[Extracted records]
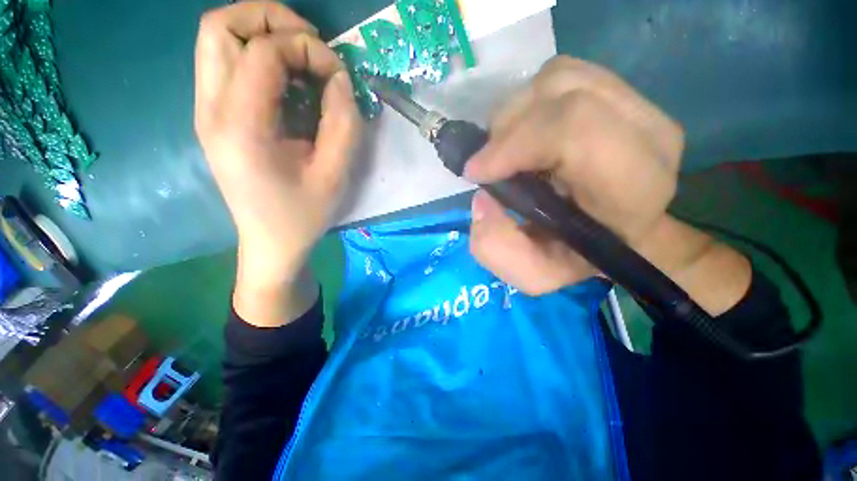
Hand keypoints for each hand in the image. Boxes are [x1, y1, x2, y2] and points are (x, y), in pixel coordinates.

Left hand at [194, 2, 361, 325]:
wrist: (271, 242)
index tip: (337, 75)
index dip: (307, 49)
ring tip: (301, 60)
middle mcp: (210, 110)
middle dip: (270, 19)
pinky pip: (225, 63)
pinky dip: (258, 57)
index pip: (263, 51)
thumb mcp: (335, 174)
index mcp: (241, 128)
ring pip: (216, 38)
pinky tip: (288, 83)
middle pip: (219, 25)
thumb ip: (342, 122)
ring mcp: (206, 112)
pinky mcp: (214, 117)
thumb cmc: (304, 215)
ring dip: (262, 34)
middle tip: (310, 45)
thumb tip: (338, 80)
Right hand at [466, 57, 749, 314]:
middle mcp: (647, 134)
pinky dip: (530, 100)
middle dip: (506, 128)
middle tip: (488, 163)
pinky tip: (526, 131)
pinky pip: (563, 74)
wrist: (620, 233)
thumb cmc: (579, 256)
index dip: (513, 144)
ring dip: (516, 112)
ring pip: (559, 77)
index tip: (477, 172)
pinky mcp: (622, 92)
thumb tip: (481, 199)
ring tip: (506, 148)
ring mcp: (639, 105)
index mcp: (633, 186)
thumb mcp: (533, 273)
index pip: (573, 129)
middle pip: (562, 93)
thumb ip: (497, 248)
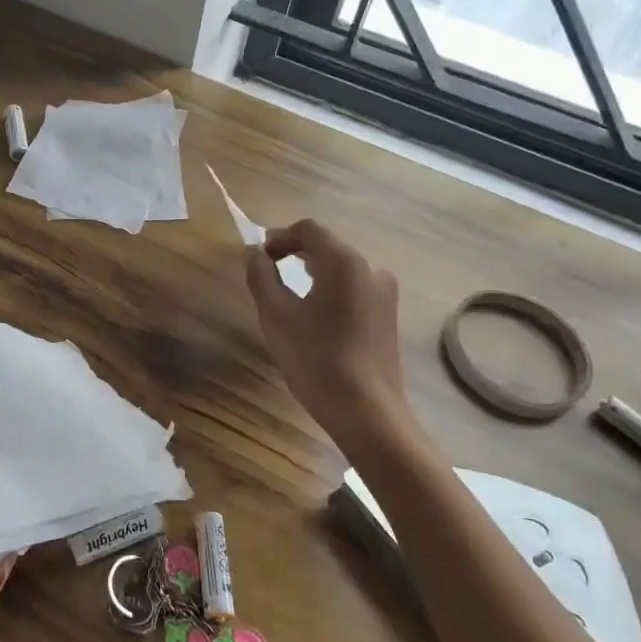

■ **Exercise objective**
Filter the lines above, keeping each one that contains the string "index".

■ **Answer space**
index tip: (337, 75)
index dip: (307, 49)
index pip: (263, 51)
index mcp: (241, 128)
index dip: (513, 144)
index tip: (477, 172)
index mcp: (633, 186)
index pip: (573, 129)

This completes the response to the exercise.